If they can get there before the wind heads them, and if Emeriau turns to support his ships, he hopes we shall be able to come up in time to prevent ours being mauled.'
'A desperate stroke, Mr Mowett?'
'Well, sir, maybe, maybe. But maybe it will bring on a most glorious action before the sun goes down. Look: here they come. San Josef, Berwick, Sultan, Leviathan, and just the two frigates to windward - no, sir, to windward - Pomone and of course our dear old Surprise. All French or Spanish ships, you see, and all with a fine tumblehome. Some fellows have all the luck. I will fetch you a spyglass, so that you miss nothing.
Now that they were no longer obliged to keep down to the squadron's pace the four swift-sailing ships of the line ran up in splendid style, steadily increasing sail as they came. They passed up, forming as they went, and each ship gave them a brief informal spontaneous cheer as they went by: Stephen saw the cheerful Rear-Admiral Mitchell in the San Josef, the surgeon of the Leviathan, and perhaps a dozen other men he knew, all looking as though they were going to a treat. And he waved to Mr Martin on the Berwick's quarterdeck; but Mr Martin, half blinded by the spray sweeping aft from the Berwick's eager bow, did not see the signal.

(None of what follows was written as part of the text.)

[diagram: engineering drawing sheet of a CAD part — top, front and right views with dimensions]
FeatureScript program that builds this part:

Now they were well ahead, the San Josef leading, the others in her wake, and all heading straight for the gap between the French rear and centre divisions. Stephen watched them closely with his glass: the finer points of seamanship no doubt escaped him, yet he did see that for the first hour they not only drew clear away from their friends but they certainly gained on their enemies.

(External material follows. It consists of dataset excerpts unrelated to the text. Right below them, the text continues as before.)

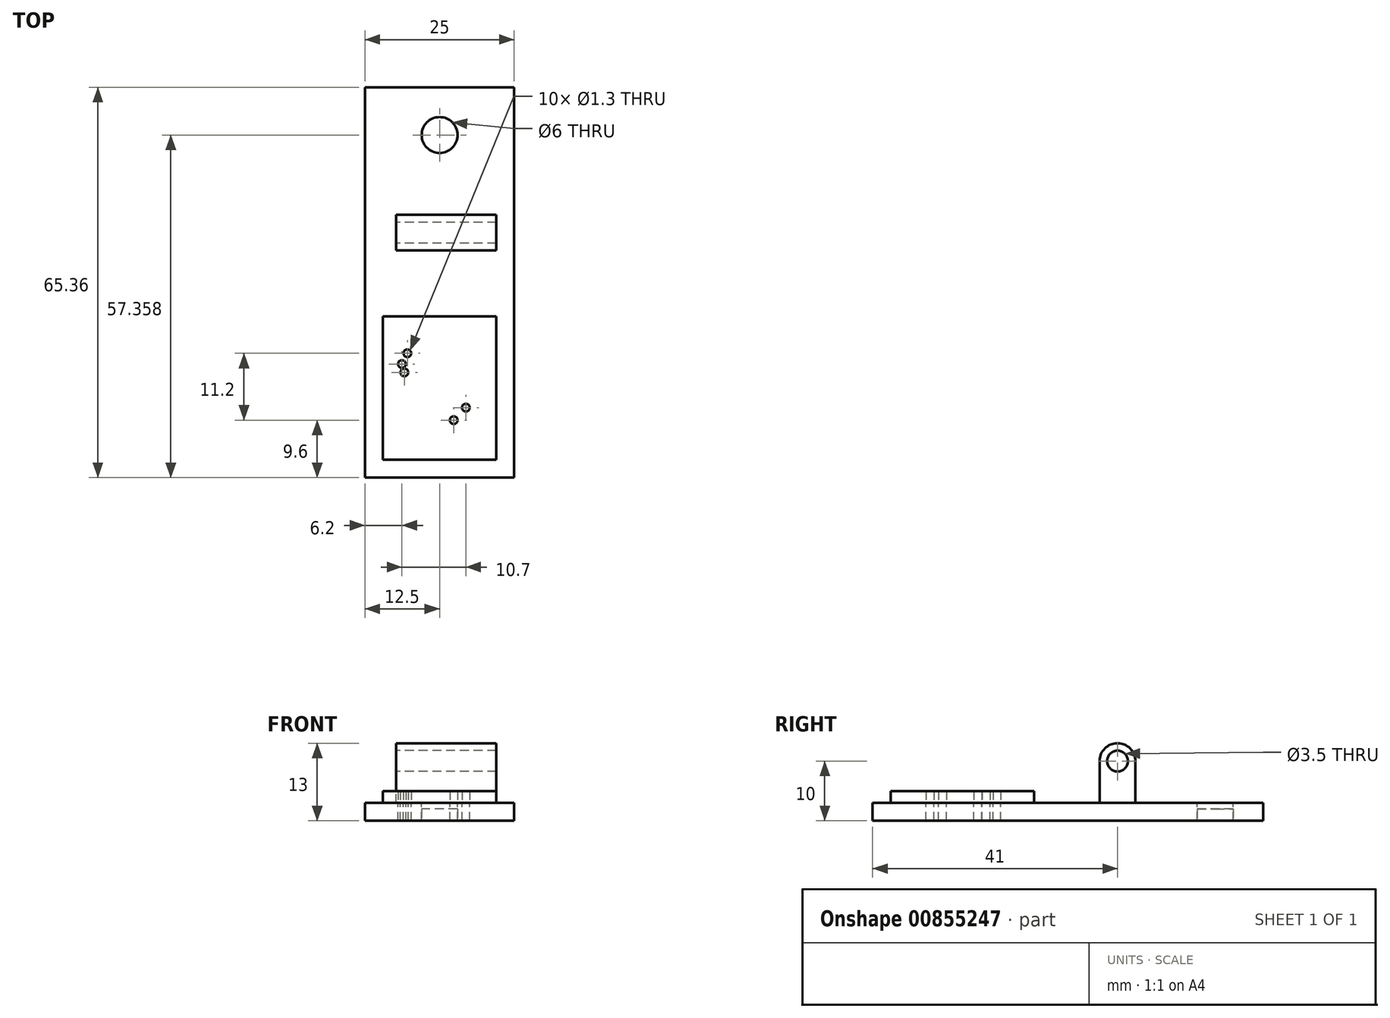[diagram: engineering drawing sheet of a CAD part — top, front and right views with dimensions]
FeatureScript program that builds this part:
annotation { "Feature Type Name" : "Feature", "Feature Type Description" : "" }
export const myFeature = defineFeature(function(context is Context, id is Id, definition is map)
    precondition{}
    {
        {
            var Q0;
            Q0=qCreatedBy(makeId("Top.planeOp"),FACE);
            var sketch = newSketch(context, id + "F0", { "sketchPlane" : qUnion([Q0])});
            skLineSegment(sketch, "E0.bottom", {"start": v(0, 0) * mm, "end": v(-19, 0) * mm});
            skLineSegment(sketch, "E0.top", {"start": v(0, 24) * mm, "end": v(-19, 24) * mm});
            skLineSegment(sketch, "E0.left", {"start": v(0, 0) * mm, "end": v(0, 24) * mm});
            skLineSegment(sketch, "E0.right", {"start": v(-19, 0) * mm, "end": v(-19, 24) * mm});
            skLineSegment(sketch, "E1.0", {"start": v(3, 27) * mm, "end": v(-22, 27) * mm});
            skLineSegment(sketch, "E1.1", {"start": v(3, -3) * mm, "end": v(3, 27) * mm});
            skLineSegment(sketch, "E1.2", {"start": v(3, -3) * mm, "end": v(-22, -3) * mm});
            skLineSegment(sketch, "E1.3", {"start": v(-22, -3) * mm, "end": v(-22, 27) * mm});
            skLineSegment(sketch, "E2.bottom", {"start": v(-19, 0) * mm, "end": v(-15.95, 0) * mm});
            skLineSegment(sketch, "E2.top", {"start": v(-19, -3) * mm, "end": v(-15.95, -3) * mm});
            skLineSegment(sketch, "E2.left", {"start": v(-19, 0) * mm, "end": v(-19, -3) * mm});
            skLineSegment(sketch, "E2.right", {"start": v(-15.95, 0) * mm, "end": v(-15.95, -3) * mm});
            skLineSegment(sketch, "E3.bottom", {"start": v(-4.14, 0) * mm, "end": v(0, 0) * mm});
            skLineSegment(sketch, "E3.top", {"start": v(-4.14, -3) * mm, "end": v(0, -3) * mm});
            skLineSegment(sketch, "E3.left", {"start": v(-4.14, 0) * mm, "end": v(-4.14, -3) * mm});
            skLineSegment(sketch, "E3.right", {"start": v(0, 0) * mm, "end": v(0, -3) * mm});
            skLineSegment(sketch, "E4.bottom", {"start": v(-19, 24) * mm, "end": v(0, 24) * mm});
            skLineSegment(sketch, "E4.top", {"start": v(-19, 10.13) * mm, "end": v(0, 10.13) * mm});
            skLineSegment(sketch, "E4.left", {"start": v(-19, 24) * mm, "end": v(-19, 10.13) * mm});
            skLineSegment(sketch, "E4.right", {"start": v(0, 24) * mm, "end": v(0, 10.13) * mm});
            skLineSegment(sketch, "E5.bottom", {"start": v(-10.54, 0) * mm, "end": v(-4.14, 0) * mm});
            skLineSegment(sketch, "E5.top", {"start": v(-10.54, -3) * mm, "end": v(-4.14, -3) * mm});
            skLineSegment(sketch, "E5.left", {"start": v(-10.54, 0) * mm, "end": v(-10.54, -3) * mm});
            skLineSegment(sketch, "E6.bottom", {"start": v(-22, 27) * mm, "end": v(3, 27) * mm});
            skLineSegment(sketch, "E6.top", {"start": v(-22, 62.36) * mm, "end": v(3, 62.36) * mm});
            skLineSegment(sketch, "E6.left", {"start": v(-22, 27) * mm, "end": v(-22, 62.36) * mm});
            skLineSegment(sketch, "E6.right", {"start": v(3, 27) * mm, "end": v(3, 62.36) * mm});
            skCircle(sketch, "E7", {"center": v(-7.14, 6.6) * mm, "radius": 0.65 * mm});
            skCircle(sketch, "E8", {"center": v(-5.1, 8.7) * mm, "radius": 0.65 * mm});
            skCircle(sketch, "E9", {"center": v(-14.9, 17.8) * mm, "radius": 0.65 * mm});
            skCircle(sketch, "E10", {"center": v(-15.8, 16) * mm, "radius": 0.65 * mm});
            skCircle(sketch, "E11", {"center": v(-15.4, 14.6) * mm, "radius": 0.65 * mm});
            skCircle(sketch, "E12", {"center": v(-9.5, 54.36) * mm, "radius": 3 * mm});
            skSolve(sketch);
        }
        {
            var Q0;
            {var subQ0=sQuery(id+"F0.wireOp",EDGE,"E2.right");var subQ8=makeQuery(id+"F0.imprint","IMPRINT",EDGE,{"derivedFrom":subQ0});var subQ11=makeQuery(id+"F0.imprint","IMPRINT",EDGE,{"derivedFrom":sQuery(id+"F0.wireOp",EDGE,"E1.0")});var subQ12=sQuery(id+"F0.wireOp",EDGE,"E2.left");var subQ19=sQuery(id+"F0.wireOp",EDGE,"E0.top");var subQ25=makeQuery(id+"F0.imprint","IMPRINT",EDGE,{"derivedFrom":subQ12});var subQ27=sQuery(id+"F0.wireOp",EDGE,"E3.left");var subQ29=makeQuery(id+"F0.imprint","IMPRINT",EDGE,{"derivedFrom":subQ27});Q0=qUnion([makeQuery(id+"F0.imprint","IMPRINT",FACE,{"disambiguationData":[TD([[subQ29,1.0]])]}),makeQuery(id+"F0.imprint","IMPRINT",FACE,{"disambiguationData":[TD([[subQ11,-1.0]])]}),makeQuery(id+"F0.imprint","IMPRINT",FACE,{"disambiguationData":[TD([[subQ25,1.0]])]}),makeQuery(id+"F0.imprint","IMPRINT",FACE,{"disambiguationData":[TD([[subQ29,-1.0]])]}),makeQuery(id+"F0.imprint","IMPRINT",FACE,{"disambiguationData":[TD([[makeQuery(id+"F0.imprint","IMPRINT",EDGE,{"derivedFrom":subQ19}),-1.0]])]}),makeQuery(id+"F0.imprint","IMPRINT",FACE,{"disambiguationData":[TD([[subQ8,1.0]])]})]);}
            var Q1;
            {var subQ2=sQuery(id+"F0.wireOp",EDGE,"E0.top");Q1=makeQuery(id+"F0.imprint","IMPRINT",FACE,{"disambiguationData":[TD([[makeQuery(id+"F0.imprint","IMPRINT",EDGE,{"derivedFrom":subQ2}),1.0]])]});}
            var Q2;
            {var subQ8=sQuery(id+"F0.wireOp",EDGE,"E4.top");Q2=makeQuery(id+"F0.imprint","IMPRINT",FACE,{"disambiguationData":[TD([[makeQuery(id+"F0.imprint","IMPRINT",EDGE,{"derivedFrom":subQ8}),-1.0]])]});}
            extrude(context, id + "F1", {"entities" : qUnion([Q0, Q1, Q2]), "oppositeDirection" : true, "depth" : 3 * mm, "offsetDistance" : 25 * mm});
        }
        {
            var Q0;
            {var subQ2=sQuery(id+"F0.wireOp",EDGE,"E0.top");Q0=makeQuery(id+"F0.imprint","IMPRINT",FACE,{"disambiguationData":[TD([[makeQuery(id+"F0.imprint","IMPRINT",EDGE,{"derivedFrom":subQ2}),1.0]])]});}
            var Q1;
            {var subQ8=sQuery(id+"F0.wireOp",EDGE,"E4.top");Q1=makeQuery(id+"F0.imprint","IMPRINT",FACE,{"disambiguationData":[TD([[makeQuery(id+"F0.imprint","IMPRINT",EDGE,{"derivedFrom":subQ8}),-1.0]])]});}
            extrude(context, id + "F2", {"entities" : qUnion([Q0, Q1]), "depth" : 2 * mm, "offsetDistance" : 25 * mm});
        }
        {
            var Q0;
            Q0=makeQuery(id+"F1.opExtrude","SWEPT_FACE",FACE,{"disambiguationData":[OSD([sQuery(id+"F0.wireOp",EDGE,"E1.3"),sQuery(id+"F0.wireOp",EDGE,"E6.left")])]});
            var sketch = newSketch(context, id + "F3", { "sketchPlane" : qUnion([Q0])});
            skLineSegment(sketch, "E13.bottom", {"start": v(-41, 0) * mm, "end": v(-35, 0) * mm});
            skLineSegment(sketch, "E13.top", {"start": v(-41, 4) * mm, "end": v(-35, 4) * mm});
            skLineSegment(sketch, "E13.left", {"start": v(-41, 0) * mm, "end": v(-41, 4) * mm});
            skLineSegment(sketch, "E13.right", {"start": v(-35, 0) * mm, "end": v(-35, 4) * mm});
            skArc(sketch, "E14", {"start": v(-35, 4) * mm, "mid": v(-38, 7) * mm, "end": v(-41, 4) * mm});
            skCircle(sketch, "E15", {"center": v(-38, 4) * mm, "radius": 1.5 * mm});
            skSolve(sketch);
        }
        {
            var Q0;
            {var subQ2=sQuery(id+"F3.wireOp",EDGE,"E13.bottom");Q0=makeQuery(id+"F3.imprint","IMPRINT",FACE,{"disambiguationData":[TD([[makeQuery(id+"F3.imprint","IMPRINT",EDGE,{"derivedFrom":subQ2}),1.0]])]});}
            cPlane(context, id + "F4", {"entities" : qUnion([Q0]), "cplaneType" : CPlaneType.OFFSET, "offset" : 5.2 * mm, "oppositeDirection" : true, "width" : 150 * mm, "height" : 150 * mm});
        }
        {
            var Q0;
            Q0=qCreatedBy(id+"F4.planeOp",FACE);
            var sketch = newSketch(context, id + "F5", { "sketchPlane" : qUnion([Q0])});
            skLineSegment(sketch, "E16.bottom", {"start": v(-41, 0) * mm, "end": v(-35, 0) * mm});
            skLineSegment(sketch, "E16.top", {"start": v(-41, 7) * mm, "end": v(-35, 7) * mm});
            skLineSegment(sketch, "E16.left", {"start": v(-41, 0) * mm, "end": v(-41, 7) * mm});
            skLineSegment(sketch, "E16.right", {"start": v(-35, 0) * mm, "end": v(-35, 7) * mm});
            skArc(sketch, "E17", {"start": v(-35, 7) * mm, "mid": v(-38, 10) * mm, "end": v(-41, 7) * mm});
            skCircle(sketch, "E18", {"center": v(-38, 7) * mm, "radius": 1.75 * mm});
            skSolve(sketch);
        }
        {
            var Q0;
            {var subQ0=sQuery(id+"F5.wireOp",EDGE,"E17");Q0=makeQuery(id+"F5.imprint","IMPRINT",FACE,{"disambiguationData":[TD([[makeQuery(id+"F5.imprint","IMPRINT",EDGE,{"derivedFrom":subQ0}),1.0]])]});}
            var Q1;
            Q1=makeQuery(id+"F5.imprint","IMPRINT",FACE,{"disambiguationData":[TD([[makeQuery(id+"F5.imprint","IMPRINT",EDGE,{"derivedFrom":sQuery(id+"F5.wireOp",EDGE,"E16.bottom")}),1.0]])]});
            extrude(context, id + "F6", {"entities" : qUnion([Q0, Q1]), "operationType" : NewBodyOperationType.ADD, "oppositeDirection" : true, "depth" : 15.5 * mm, "offsetDistance" : 25 * mm});
        }
        {
            var Q0;
            Q0=makeQuery(id+"F1.opExtrude","CAP_FACE",FACE,{"disambiguationData":[OSD([sQuery(id+"F0.wireOp",EDGE,"E1.1"),sQuery(id+"F0.wireOp",EDGE,"E1.2"),sQuery(id+"F0.wireOp",EDGE,"E1.3"),sQuery(id+"F0.wireOp",EDGE,"E6.top"),sQuery(id+"F0.wireOp",EDGE,"E6.left"),sQuery(id+"F0.wireOp",EDGE,"E6.right"),sQuery(id+"F0.wireOp",EDGE,"E7"),sQuery(id+"F0.wireOp",EDGE,"E8"),sQuery(id+"F0.wireOp",EDGE,"E9"),sQuery(id+"F0.wireOp",EDGE,"E10"),sQuery(id+"F0.wireOp",EDGE,"E11"),sQuery(id+"F0.wireOp",EDGE,"E12")])],"isStart":false});
            var sketch = newSketch(context, id + "F7", { "sketchPlane" : qUnion([Q0])});
            skCircle(sketch, "E19", {"center": v(-9.5, -54.36) * mm, "radius": 3 * mm});
            skSolve(sketch);
        }
        {
            var Q0;
            Q0=makeQuery(id+"F7.imprint","IMPRINT",FACE,{"disambiguationData":[TD([[makeQuery(id+"F7.imprint","IMPRINT",EDGE,{"derivedFrom":sQuery(id+"F7.wireOp",EDGE,"E19")}),-1.0]])]});
            extrude(context, id + "F8", {"entities" : qUnion([Q0]), "oppositeDirection" : true, "depth" : 2 * mm, "offsetDistance" : 25 * mm});
        }
        {
            var Q0;
            Q0=makeQuery(id+"F6.opExtrude","CAP_FACE",FACE,{"disambiguationData":[OSD([sQuery(id+"F5.wireOp",EDGE,"E16.bottom"),sQuery(id+"F5.wireOp",EDGE,"E16.left"),sQuery(id+"F5.wireOp",EDGE,"E16.right"),sQuery(id+"F5.wireOp",EDGE,"E17"),sQuery(id+"F5.wireOp",EDGE,"E18")])],"isStart":false});
            extrude(context, id + "F9", {"entities" : qUnion([Q0]), "operationType" : NewBodyOperationType.ADD, "depth" : 1.3 * mm, "offsetDistance" : 25 * mm});
        }
    });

For the first hour: then between three bells and four the situation hardly changed. All those heavily-armed, densely-populated ships raced strenuously over the sea in gratuitous motion, neither gaining nor losing. Or was there indeed a loss, a slackening of the tension, the first edge of sickening disappointment? Stephen peered over the pooprail down at the quarterdeck, where Jack Aubrey stood in his set place as though he were part of the ship; but little did he learn from that grave, closed, concentrated face.